Solution: The period of the minute hand is $$ T _ { 1 } = 1 \mathrm {~h} $$ The period of the hour hand is $$ T _ { 2 } = 12 \mathrm {~h} $$ According to $$ T = \frac { 2 \pi } { \omega } $$ It is known that the ratio of the angular velocity of the minute hand to that of the hour hand is $$ \frac { \omega _ { 1 } } { \omega _ { 2 } } = \frac { T _ { 2 } } { T _ { 1 } } = \frac { 12 } { 1 } $$

Question 26

Question 26: As shown in the figure, a weight $P$ is placed on a long wooden board $O A$, and the weight $P$ rema...

As shown in the figure, a weight $P$ is placed on a long wooden board $O A$, and the weight $P$ remains stationary with respect to the board as it is turned around the $O$ end of the board at a small angle. The weight $P$ remains stationary with respect to the board. The work done on the friction and elasticity of the board on the weight $P$ is: ![](/images/questions/phys-circular-motion/image-006.jpg)

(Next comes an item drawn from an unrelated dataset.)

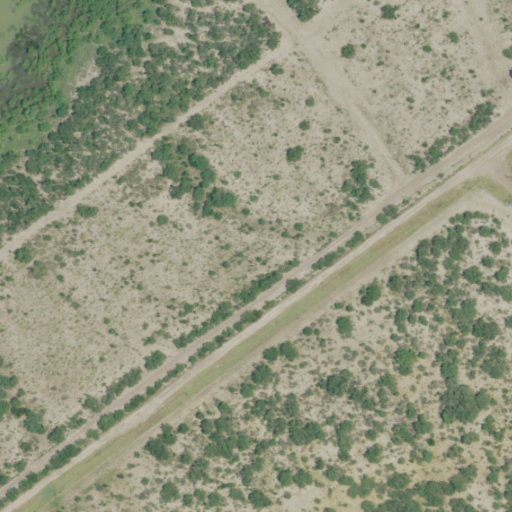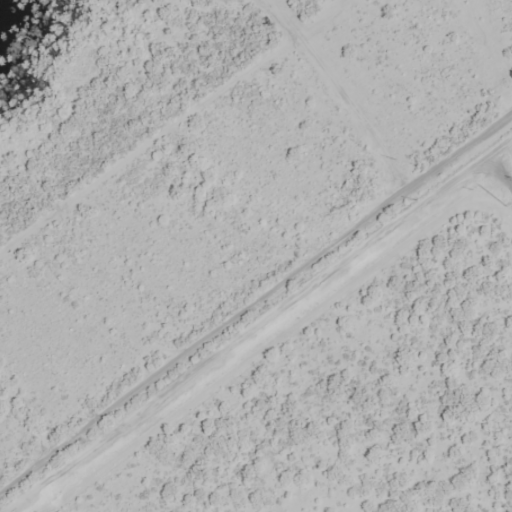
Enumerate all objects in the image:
road: (335, 97)
road: (260, 317)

A. A. Friction does no work on the weight
B. B. Friction does negative work on the weight
C. C. The elastic force does no work on the weight
D. D. The elastic force does negative work on the weight

Answer

Answer: A

Solution: The block is acted upon by gravity, support and friction, and in the process of turning a small angle, the displacement is in the upward direction, gravity does negative work on the block, and the elastic force does positive work on the object; the block is not sliding with respect to the board as it rises, so the friction force on the block does zero work on the block.

Question 27

Question 27: 27. The following statements are correct

27. The following statements are correct

A. A. Isaac Newton discovered the law of gravity and measured the value of the gravitational constant G.
B. B. Galileo's Dialogue of the Two New Sciences; Newton's Mathematical Principles of Natural Philosophy.
C. C. Newton invented the law of motion of falling bodies; Galileo discovered the law of inertia.
D. D. The Danish astronomer Tigu derived the laws of planetary motion by observing and studying the movements of the planets.

Answer

Answer: B

Solution: A. Newton discovered the law of gravity, and Cavendish measured the value of the gravitational constant $G$, so A is wrong; B. Galileo wrote Dialogue of Two New Sciences; Newton wrote Mathematical Principles of Natural Philosophy, so B is correct; C. Galileo invented the law of motion of falling bodies; Newton discovered the law of inertia, so C is wrong; D. Kepler through the planetary motion observation and study of the laws of planetary motion, so D error.

Question 28

Question 28: 28. The flight orbit of the Shenzhou VII spacecraft can be regarded as a near-Earth orbit, generally...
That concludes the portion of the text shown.